Mom stacked the books in the bottom desk drawer. When you filled enough books full of Green Stamps, you could trade in filled books of stamps for things like dish towels (or toys), chairs (or toys), appliances (or toys) or — my preference that was too often overlooked — toys.
There was a whole catalog of trading stamp premiums from which to drool over and choose. It was like the Sears Christmas Wishbook for adults.
My role in this economy, besides licking the backs of hundreds of stamps, was as financial adviser and premium consultant. I counted the books and circled the toys in the catalog that we could trade for with our stacks of stamps.
Eventually, on a Saturday afternoon, off we’d go to the S&H redemption center — which was like the North Pole, only closer — and swap them for marvelous stuff.
Mom, in my opinion, wasted too many stamps on things like bedsheets and waffle irons and not enough on bicycles and footballs.
But what she did NOT waste her trading stamps on was dinnerware. Everyone knew that those came from gas stations.
I am not kidding. Back in those Googleless, Amazonless and streamingless days, gas stations constantly offered drinking glasses (made with real glass) or fine china (I don’t know the plates and bowls were made with real china, but they sure shattered if you clobbered your brother with one) or utensils, one piece at a time, free with a minimum purchase of eight gallons of gasoline.

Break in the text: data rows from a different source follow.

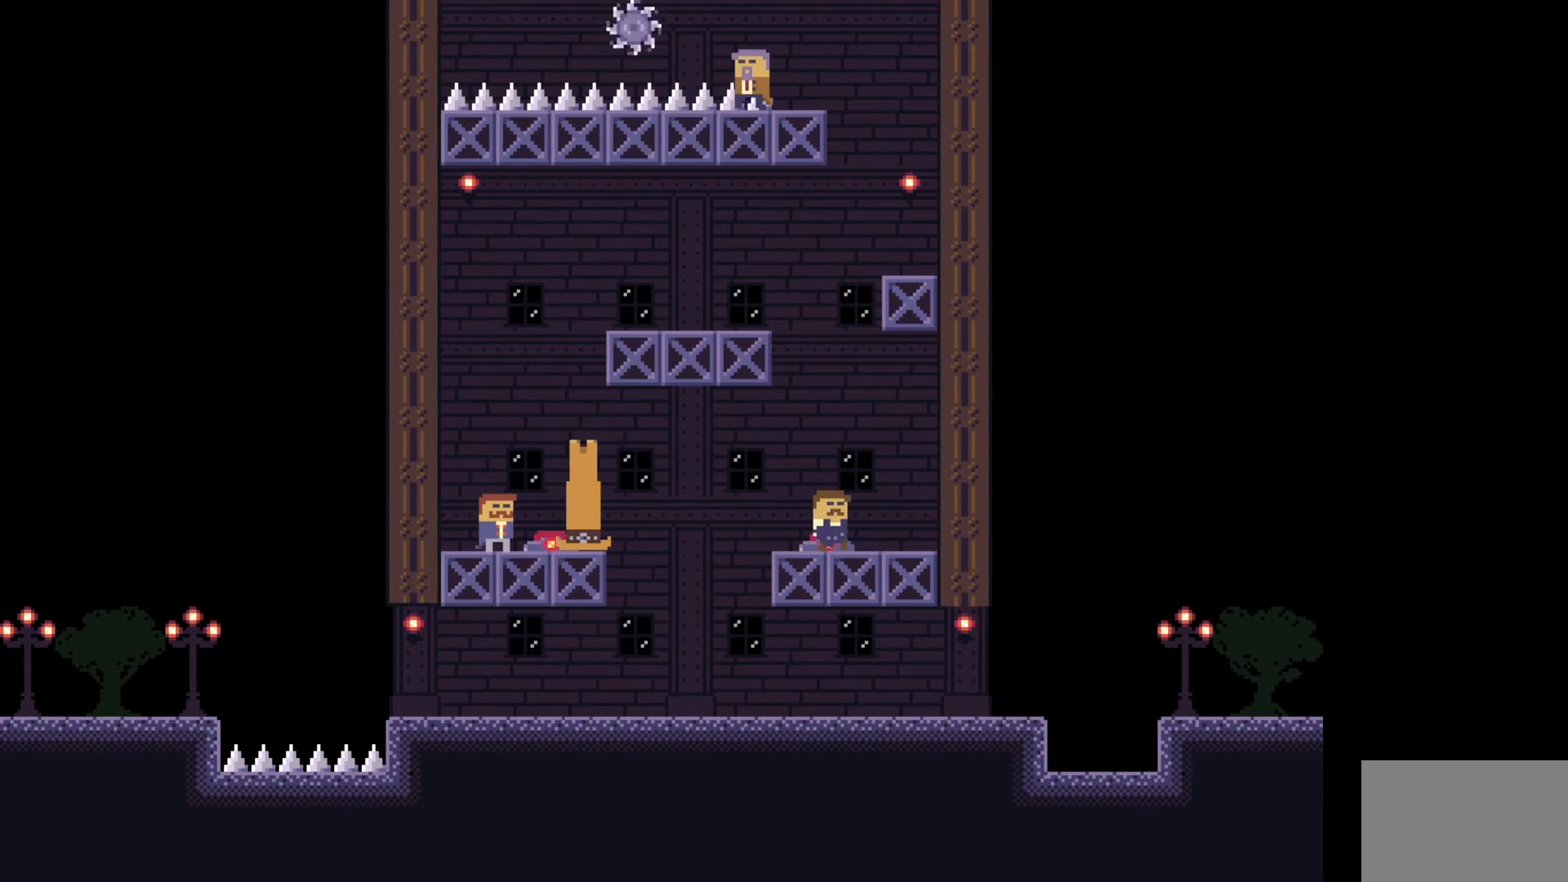
{"keys": ["space"], "events": [[300, "d", "down"], [483, "d", "up"], [500, "space", "down"]]}
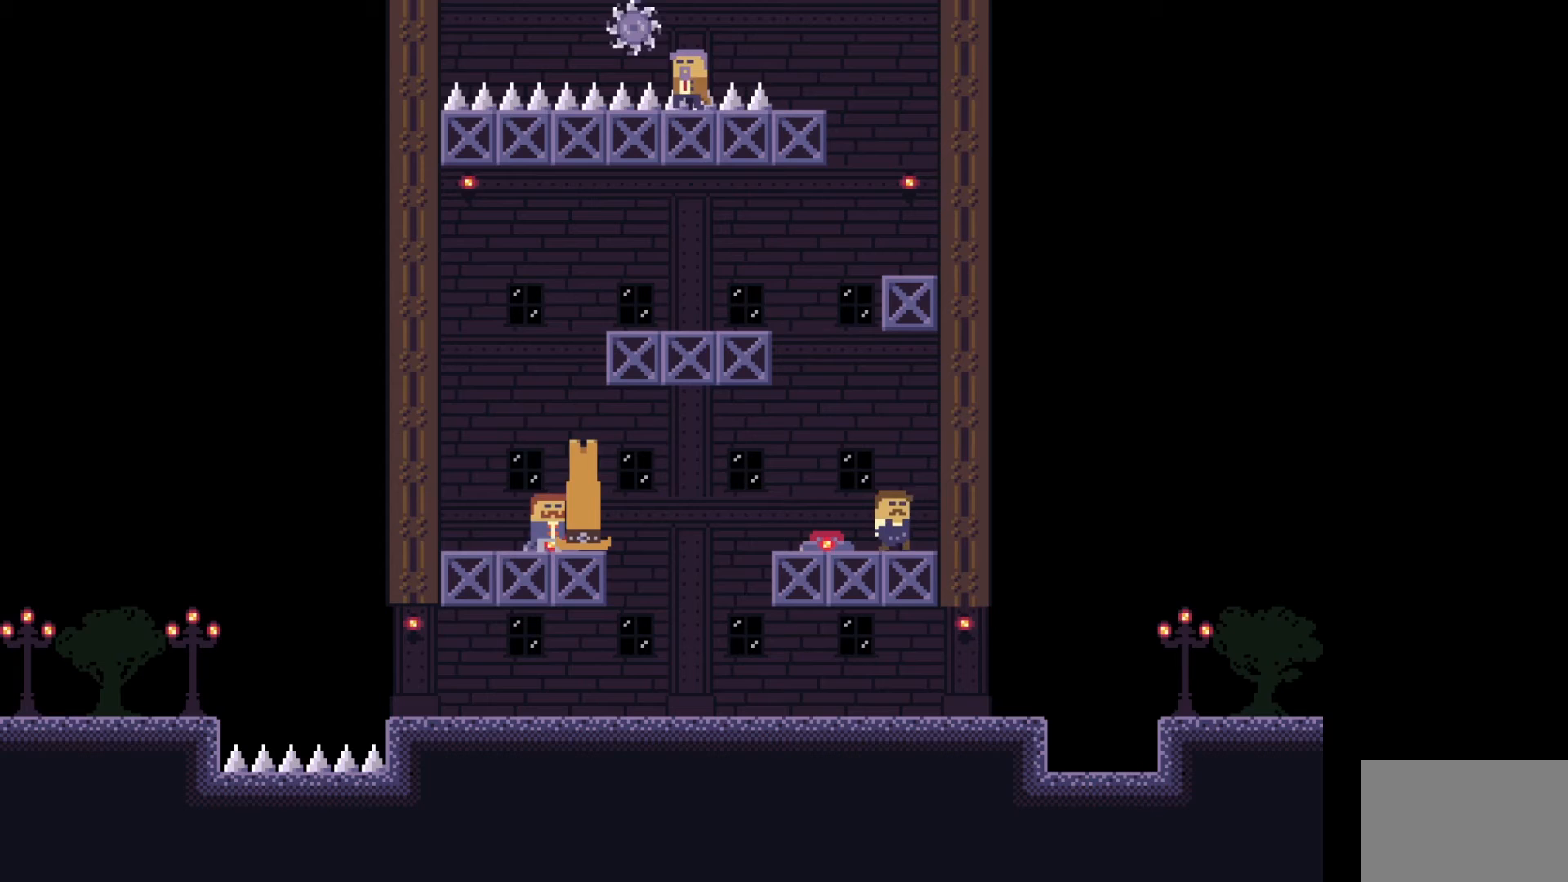
{"keys": [], "events": [[83, "space", "up"], [150, "s", "down"], [250, "s", "up"]]}
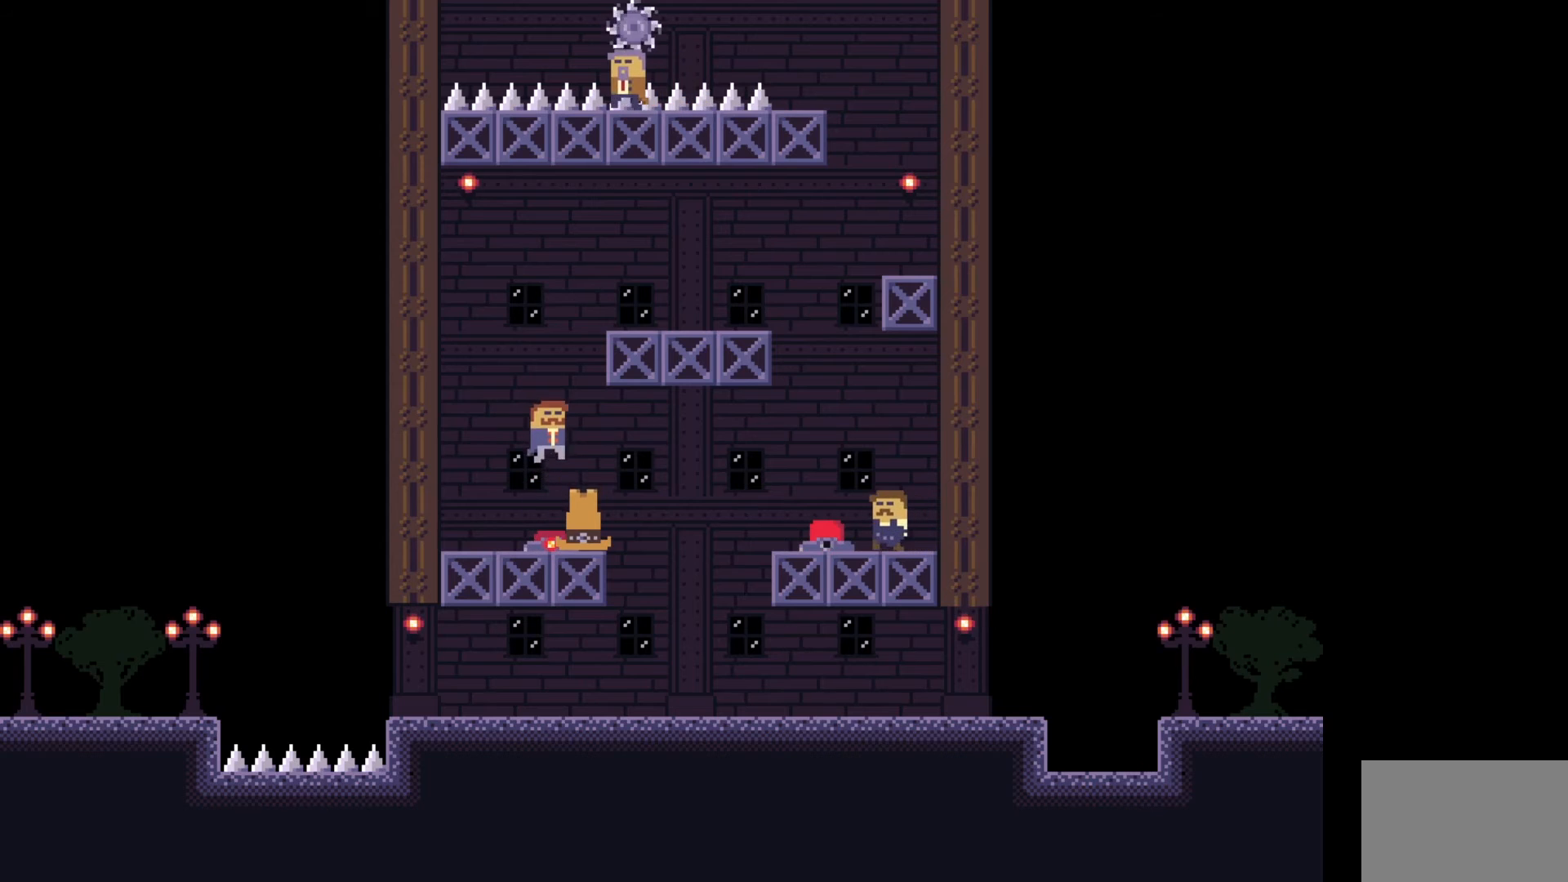
{"keys": [], "events": [[33, "s", "down"], [100, "s", "up"], [183, "d", "down"], [267, "d", "up"]]}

One station once even offered miniature statues of all 36 U.S. presidents, one fill-up at a time. I think this is where McDonald’s got the idea for Happy Meals with toys.
Anyway, when Dad pulled up to the gas pumps, which rang the service bell inside, the attendant would scurry out, pump his gas, clean the windshield, check the oil, and — after Dad handed over the cash for the gas — hand Mom the next piece for the family dinnerware collection.
Has your Amazon or DoorDash driver ever checked your oil or cleaned your windshield? I thought not. And yet you mock me about the backward times of my youth. Ha!
I begged our favorite service station attendant, a burly guy named Ringo, to give away spy glasses or chemistry sets or squirt guns or anything else that would be useful instead of more dinner plates and serving spoons. He ruffled my hair and shook his head, sadly, I thought.
But he was right, kids. I already had a solid source for new toys — they were free inside cereal boxes. Or in the case of music, real live records were free ON the box.
Who needed Amazon to deliver music to your door when you already had Super Sugar Smacks in the cupboard.
The record player, of course, came from S&H Green Stamps.